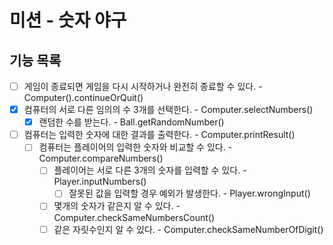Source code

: # 미션 - 숫자 야구

## 기능 목록
- [ ] 게임이 종료되면 게임을 다시 시작하거나 완전히 종료할 수 있다. - Computer().continueOrQuit()
- [x] 컴퓨터의 서로 다른 임의의 수 3개를 선택한다. - Computer.selectNumbers()
    - [x] 랜덤한 수를 받는다. - Ball.getRandomNumber()
- [ ] 컴퓨터는 입력한 숫자에 대한 결과를 출력한다. - Computer.printResult()
    - [ ] 컴퓨터는 플레이어의 입력한 숫자와 비교할 수 있다. - Computer.compareNumbers()
        - [ ] 플레이어는 서로 다른 3개의 숫자를 입력할 수 있다. - Player.inputNumbers()
            - [ ] 잘못된 값을 입력할 경우 예외가 발생한다. - Player.wrongInput()
        - [ ] 몇개의 숫자가 같은지 알 수 있다. - Computer.checkSameNumbersCount()
        - [ ] 같은 자릿수인지 알 수 있다. - Computer.checkSameNumberOfDigit()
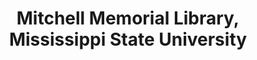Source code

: ---
layout: repo
title: "Mitchell Memorial Library, Mississippi State University"
id: 24033
permalink: repos/24033/
---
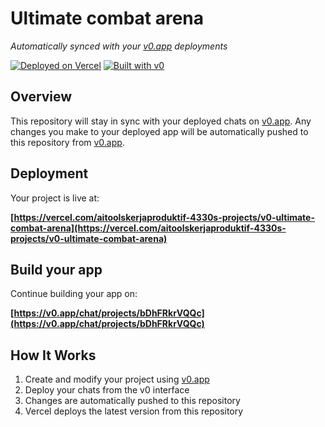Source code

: # Ultimate combat arena

*Automatically synced with your [v0.app](https://v0.app) deployments*

[![Deployed on Vercel](https://img.shields.io/badge/Deployed%20on-Vercel-black?style=for-the-badge&logo=vercel)](https://vercel.com/aitoolskerjaproduktif-4330s-projects/v0-ultimate-combat-arena)
[![Built with v0](https://img.shields.io/badge/Built%20with-v0.app-black?style=for-the-badge)](https://v0.app/chat/projects/bDhFRkrVQQc)

## Overview

This repository will stay in sync with your deployed chats on [v0.app](https://v0.app).
Any changes you make to your deployed app will be automatically pushed to this repository from [v0.app](https://v0.app).

## Deployment

Your project is live at:

**[https://vercel.com/aitoolskerjaproduktif-4330s-projects/v0-ultimate-combat-arena](https://vercel.com/aitoolskerjaproduktif-4330s-projects/v0-ultimate-combat-arena)**

## Build your app

Continue building your app on:

**[https://v0.app/chat/projects/bDhFRkrVQQc](https://v0.app/chat/projects/bDhFRkrVQQc)**

## How It Works

1. Create and modify your project using [v0.app](https://v0.app)
2. Deploy your chats from the v0 interface
3. Changes are automatically pushed to this repository
4. Vercel deploys the latest version from this repository
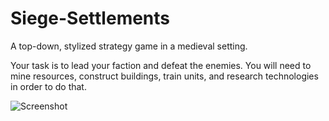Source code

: # Siege-Settlements

A top-down, stylized strategy game in a medieval setting.

Your task is to lead your faction and defeat the enemies.
You will need to mine resources, construct buildings, train units, and research technologies in order to do that.

![Screenshot](https://i.imgur.com/T4QNaLk.png)
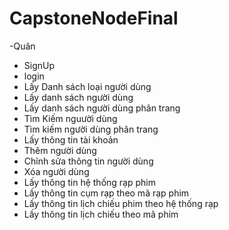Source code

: # CapstoneNodeFinal
-Quân 
+ SignUp
+ login 
+ Lấy Danh sách loại người dùng
+ Lấy danh sách người dùng
+ Lấy danh sách người dùng phân trang
+ Tìm Kiếm nguười dùng
+ Tìm kiếm người dùng phân trang
+ Lấy thông tin tài khoản
+ Thêm người dùng
+ Chỉnh sửa thông tin người dùng
+ Xóa người dùng
+ Lấy thông tin hệ thống rạp  phim
+ Lấy thông tin cụm rạp theo mã rạp phim
+ Lấy thông tin lịch chiếu phim theo hệ thống rạp
+ Lấy thông tin lịch chiếu theo mã phim

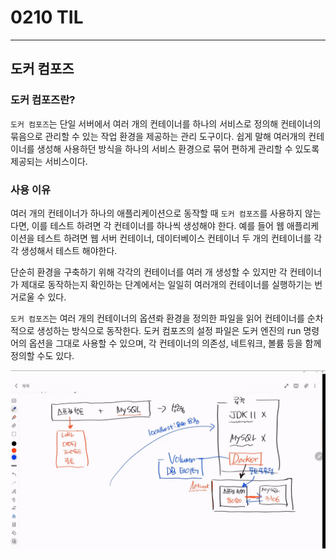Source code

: # 0210 TIL

---

## 도커 컴포즈
### 도커 컴포즈란?

`도커 컴포즈`는 단일 서버에서 여러 개의 컨테이너를 하나의 서비스로 정의해 컨테이너의 묶음으로 관리할 수 있는 작업 환경을 제공하는 관리 도구이다. 쉽게 말해 여러개의 컨테이너를 생성해 사용하던 방식을 하나의 서비스 환경으로 묶어 편하게 관리할 수 있도록 제공되는 서비스이다.

### 사용 이유

여러 개의 컨테이너가 하나의 애플리케이션으로 동작할 때 `도커 컴포즈`를 사용하지 않는다면, 이를 테스트 하려면 각 컨테이너를 하나씩 생성해야 한다. 예를 들어 웹 애플리케이션을 테스트 하려면 웹 서버 컨테이너, 데이터베이스 컨테이너 두 개의 컨테이너를 각각 생성해서 테스트 해야한다.

단순히 환경을 구축하기 위해 각각의 컨테이너를 여러 개 생성할 수 있지만 각 컨테이너가 제대로 동작하는지 확인하는 단계에서는 일일히 여러개의 컨테이너를 실행하기는 번거로울 수 있다.

`도커 컴포즈`는 여러 개의 컨테이너의 옵션롸 환경을 정의한 파일을 읽어 컨테이너를 순차적으로 생성하는 방식으로 동작한다. 도커 컴포즈의 설정 파일은 도커 엔진의 run 명령어의 옵션을 그대로 사용할 수 있으며, 각 컨테이너의 의존성, 네트워크, 볼륨 등을 함께 정의할 수도 있다.

![img.png](../img/img.png)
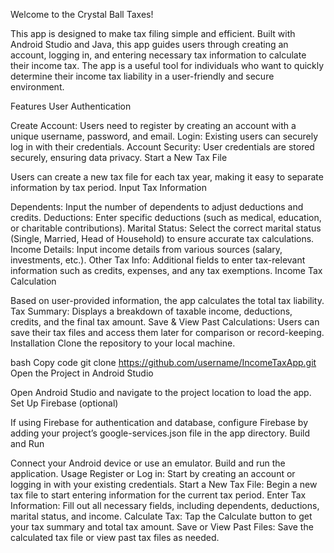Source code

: Welcome to the Crystal Ball Taxes!

This app is designed to make tax filing simple and efficient. Built with Android Studio and Java, this app guides users through creating an account, logging in, and entering necessary tax information to calculate their income tax. The app is a useful tool for individuals who want to quickly determine their income tax liability in a user-friendly and secure environment.

Features
User Authentication

Create Account: Users need to register by creating an account with a unique username, password, and email.
Login: Existing users can securely log in with their credentials.
Account Security: User credentials are stored securely, ensuring data privacy.
Start a New Tax File

Users can create a new tax file for each tax year, making it easy to separate information by tax period.
Input Tax Information

Dependents: Input the number of dependents to adjust deductions and credits.
Deductions: Enter specific deductions (such as medical, education, or charitable contributions).
Marital Status: Select the correct marital status (Single, Married, Head of Household) to ensure accurate tax calculations.
Income Details: Input income details from various sources (salary, investments, etc.).
Other Tax Info: Additional fields to enter tax-relevant information such as credits, expenses, and any tax exemptions.
Income Tax Calculation

Based on user-provided information, the app calculates the total tax liability.
Tax Summary: Displays a breakdown of taxable income, deductions, credits, and the final tax amount.
Save & View Past Calculations: Users can save their tax files and access them later for comparison or record-keeping.
Installation
Clone the repository to your local machine.

bash
Copy code
git clone https://github.com/username/IncomeTaxApp.git
Open the Project in Android Studio

Open Android Studio and navigate to the project location to load the app.
Set Up Firebase (optional)

If using Firebase for authentication and database, configure Firebase by adding your project’s google-services.json file in the app directory.
Build and Run

Connect your Android device or use an emulator.
Build and run the application.
Usage
Register or Log in: Start by creating an account or logging in with your existing credentials.
Start a New Tax File: Begin a new tax file to start entering information for the current tax period.
Enter Tax Information: Fill out all necessary fields, including dependents, deductions, marital status, and income.
Calculate Tax: Tap the Calculate button to get your tax summary and total tax amount.
Save or View Past Files: Save the calculated tax file or view past tax files as needed.

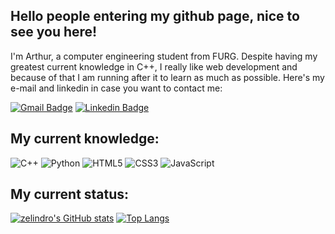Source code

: ## Hello people entering my github page, nice to see you here! 

  I'm Arthur, a computer engineering student from FURG. Despite having my greatest current knowledge in C++, I really like web development and because of that I am running after it to learn as much as possible. Here's my e-mail and linkedin in case you want to contact me:

[![Gmail Badge](https://img.shields.io/badge/-zelindroarthur@gmail.com-c14438?style=flat-square&logo=Gmail&logoColor=white&link=mailto:zelindroarthur@gmail.com)](mailto:zelindroarthur1@gmail.com)
[![Linkedin Badge](https://img.shields.io/badge/-arthurzelindro-blue?style=flat-square&logo=Linkedin&logoColor=white&link=https://www.linkedin.com/in/arthur-zelindro-b6398016b/)](https://www.linkedin.com/in/arthur-zelindro-b6398016b/)

## My current knowledge:

![C++](https://img.shields.io/badge/-C++-00599C?style=flat-square&logo=c)
![Python](https://img.shields.io/badge/-Python-black?style=flat-square&logo=Python)
![HTML5](https://img.shields.io/badge/-HTML5-E34F26?style=flat-square&logo=html5&logoColor=white)
![CSS3](https://img.shields.io/badge/-CSS3-1572B6?style=flat-square&logo=css3)
![JavaScript](https://img.shields.io/badge/-JavaScript-black?style=flat-square&logo=javascript)

## My current status:

[![zelindro's GitHub stats](https://github-readme-stats.vercel.app/api?username=zelindro&show_icons=true&theme=react)](https://github.com/zelindro/github-readme-stats)
[![Top Langs](https://github-readme-stats.vercel.app/api/top-langs/?username=zelindro)](https://github.com/zelindro/github-readme-stats)
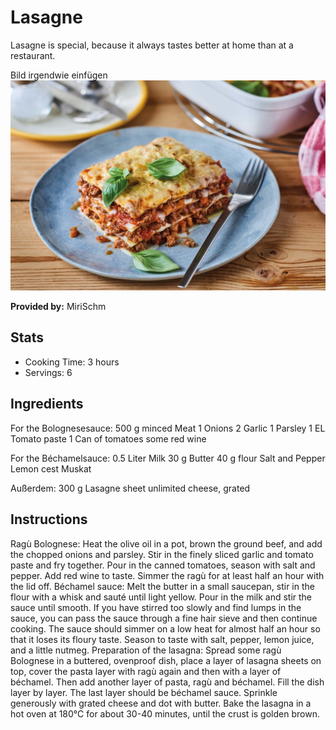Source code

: # Lasagne
Lasagne is special, because it always tastes better at home than at a restaurant.

Bild irgendwie einfügen
![Lasagne](../img/lasagne.jpg)

**Provided by:** MiriSchm

## Stats
- Cooking Time: 3 hours
- Servings: 6

## Ingredients
For the Bolognesesauce:
500 g minced Meat
1 Onions
2 Garlic
1 Parsley
1 EL Tomato paste
1 Can of tomatoes
some red wine

For the Béchamelsauce:
0.5 Liter Milk
30 g Butter
40 g flour
Salt and Pepper
Lemon cest
Muskat

Außerdem:
300 g Lasagne sheet
unlimited cheese, grated

## Instructions
Ragù Bolognese:
Heat the olive oil in a pot, brown the ground beef, and add the chopped onions and parsley. Stir in the finely sliced garlic and tomato paste and fry together. Pour in the canned tomatoes, season with salt and pepper. Add red wine to taste. Simmer the ragù for at least half an hour with the lid off.
Béchamel sauce:
Melt the butter in a small saucepan, stir in the flour with a whisk and sauté until light yellow. Pour in the milk and stir the sauce until smooth. If you have stirred too slowly and find lumps in the sauce, you can pass the sauce through a fine hair sieve and then continue cooking. The sauce should simmer on a low heat for almost half an hour so that it loses its floury taste. Season to taste with salt, pepper, lemon juice, and a little nutmeg.
Preparation of the lasagna:
Spread some ragù Bolognese in a buttered, ovenproof dish, place a layer of lasagna sheets on top, cover the pasta layer with ragù again and then with a layer of béchamel. 
Then add another layer of pasta, ragù and béchamel. Fill the dish layer by layer. 
The last layer should be béchamel sauce. Sprinkle generously with grated cheese and dot with butter. 
Bake the lasagna in a hot oven at 180°C for about 30-40 minutes, until the crust is golden brown.
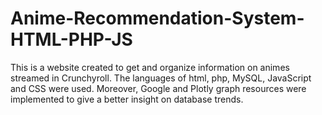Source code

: # Anime-Recommendation-System-HTML-PHP-JS
This is a website created to get and organize information on animes streamed in Crunchyroll. The languages of html, php, MySQL, JavaScript and CSS were used. Moreover, Google and Plotly graph resources were implemented to give a better insight on database trends.


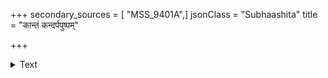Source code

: +++
secondary_sources = [ "MSS_9401A",]
jsonClass = "Subhaashita"
title = "कान्तं कन्दर्पपुष्पम्"

+++

<details><summary>Text</summary>

कान्तं कन्दर्पपुष्पं स्तनतटशशिनं रागवृक्षप्रवालं शय्यायुद्धाभिघातं सुरतरथरणश्रान्तधुर्यप्रतोमद्।  
उन्मेषं विम्रमाणां करजपदमयं गुह्यसम्भोगचिह्नं रागाक्रान्ता वहन्तां जघननिपतितं कर्कशाः स्त्रीकिशोर्यः॥
</details>
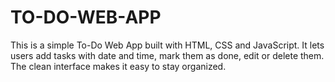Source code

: # TO-DO-WEB-APP
This is a simple To-Do Web App built with HTML, CSS and JavaScript. It lets users add tasks with date and time, mark them as done, edit or delete them. The clean interface makes it easy to stay organized.
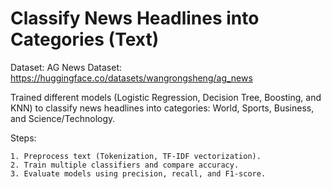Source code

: # Classify News Headlines into Categories (Text)


Dataset: AG News Dataset: https://huggingface.co/datasets/wangrongsheng/ag_news

Trained different models (Logistic Regression, Decision Tree, Boosting, and KNN) to classify
news headlines into categories: World, Sports, Business, and Science/Technology.

Steps:

    1. Preprocess text (Tokenization, TF-IDF vectorization).
    2. Train multiple classifiers and compare accuracy.
    3. Evaluate models using precision, recall, and F1-score.
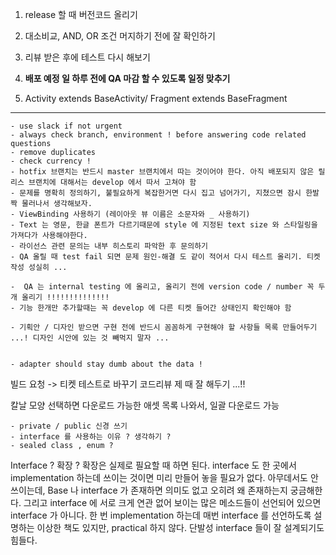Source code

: 1. release 할 때 버전코드 올리기 
2. 대소비교, AND, OR 조건 머지하기 전에 잘 확인하기 
3. 리뷰 받은 후에 테스트 다시 해보기 
4. **배포 예정 일 하루 전에 QA 마감 할 수 있도록 일정 맞추기** 

5. Activity extends BaseActivity/ Fragment extends BaseFragment 

---

	- use slack if not urgent 
	- always check branch, environment ! before answering code related questions 
	- remove duplicates 
	- check currency ! 
	- hotfix 브랜치는 반드시 master 브랜치에서 따는 것이어야 한다. 아직 배포되지 않은 릴리스 브랜치에 대해서는 develop 에서 따서 고쳐야 함 
	- 문제를 명확히 정의하기, 불필요하게 복잡한거면 다시 집고 넘어가기, 지쳤으면 잠시 한발짝 물러나서 생각해보자. 
	- ViewBinding 사용하기 (레이아웃 뷰 이름은 소문자와 _ 사용하기) 
	- Text 는 영문, 한글 폰트가 다르기때문에 style 에 지정된 text size 와 스타일링을 가져다가 사용해야한다. 
	- 라이선스 관련 문의는 내부 히스토리 파악한 후 문의하기 
	- QA 올릴 때 test fail 되면 문제 원인-해결 도 같이 적어서 다시 테스트 올리기. 티켓 작성 성실히 ... 

	-  QA 는 internal testing 에 올리고, 올리기 전에 version code / number 꼭 두 개 올리기 !!!!!!!!!!!!!!
	- 기능 한개만 추가할때는 꼭 develop 에 다른 티켓 들어간 상태인지 확인해야 함 

	- 기획안 / 디자인 받으면 구현 전에 반드시 꼼꼼하게 구현해야 할 사항들 목록 만들어두기 ...! 디자인 시안에 있는 것 빼먹지 말자 ... 


	- adapter should stay dumb about the data ! 



빌드 요청 -> 티켓 테스트로 바꾸기 
코드리뷰 제 때 잘 해두기 ...!! 


칼날 모양 선택하면 다운로드 가능한 애셋 목록 나와서, 일괄 다운로드 가능 


	- private / public 신경 쓰기 
	- interface 를 사용하는 이유 ? 생각하기 ? 
	- sealed class , enum ? 


Interface ? 확장 ? 
확장은 실제로 필요할 때 하면 된다. 
interface 도  한 곳에서 implementation 하는데 쓰이는 것이면 미리 만들어 놓을 필요가 없다. 
아무데서도 안쓰이는데, Base 나 interface 가 존재하면 의미도 없고 오히려 왜 존재하는지 궁금해한다. 
그리고 interface 에 서로 크게 연관 없어 보이는 많은 메소드들이 선언되어 있으면 interface 가 아니다. 
한 번 implementation 하는데 매번 interface 를 선언하도록 설명하는 이상한 책도 있지만, practical 하지 않다. 단발성 interface 들이 잘 설계되기도 힘들다. 
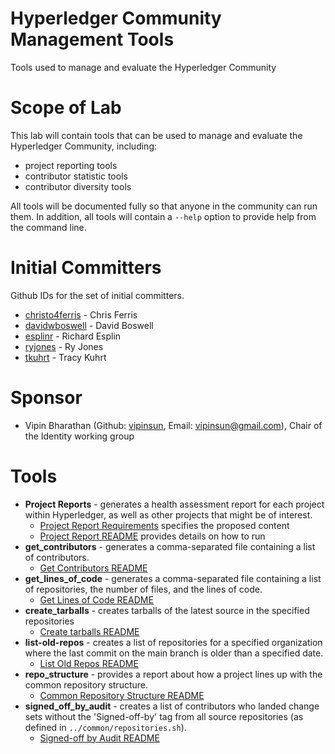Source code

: [//]: # (SPDX-License-Identifier: CC-BY-4.0)

# Hyperledger Community Management Tools
Tools used to manage and evaluate the Hyperledger Community

# Scope of Lab
This lab will contain tools that can be used to manage and evaluate the Hyperledger Community, including:
- project reporting tools
- contributor statistic tools
- contributor diversity tools

All tools will be documented fully so that anyone in the community can run them. In addition, all tools will contain a `--help` option to provide help from the command line.

# Initial Committers
Github IDs for the set of initial committers.
- [christo4ferris](https://github.com/christo4ferris) - Chris Ferris
- [davidwboswell](https://github.com/davidwboswell) - David Boswell
- [esplinr](https://github.com/esplinr) - Richard Esplin
- [ryjones](https://github.com/ryjones) - Ry Jones
- [tkuhrt](https://github.com/tkuhrt) - Tracy Kuhrt

# Sponsor
- Vipin Bharathan (Github:  [vipinsun](https://github.com/vipinsun), Email: vipinsun@gmail.com), Chair of the Identity working group

# Tools
- **Project Reports** - generates a health assessment report for each project within Hyperledger, as well as other projects that might be of interest.
  - [Project Report Requirements](./project-reports/docs/requirements.md) specifies the proposed content
  - [Project Report README](./project-reports/README.md) provides details on how to run
- **get_contributors** - generates a comma-separated file containing a list of contributors.
  - [Get Contributors README](./get_contributors/README.md)
- **get_lines_of_code** - generates a comma-separated file containing a list of repositories, the number of files, and the lines of code.
  - [Get Lines of Code README](./get_lines_of_code/README.md)
- **create_tarballs** - creates tarballs of the latest source in the specified repositories
  - [Create tarballs README](./create_tarballs/README.md)
- **list-old-repos** - creates a list of repositories for a specified organization where the last commit on the main branch is older than a specified date.
  - [List Old Repos README](./list-old-repos/README.md)
- **repo_structure** - provides a report about how a project lines up with the common repository structure.
  - [Common Repository Structure README](./repo_structure/README.md)
- **signed_off_by_audit** - creates a list of contributors who landed change sets without the 'Signed-off-by' tag from all source repositories (as defined in `../common/repositories.sh`).
  - [Signed-off by Audit README](./signed_off_by_audit/README.md)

------------------------------------------------

## WORK REQUEST
Among the records, find each line where the word "database" occurs, and copy it.

## TASK SOLUTION
If using Firebase for authentication and database, configure Firebase by adding your project’s google-services.json file in the app directory.
This is a website created to get and organize information on animes streamed in Crunchyroll. The languages of html, php, MySQL, JavaScript and CSS were used. Moreover, Google and Plotly graph resources were implemented to give a better insight on database trends.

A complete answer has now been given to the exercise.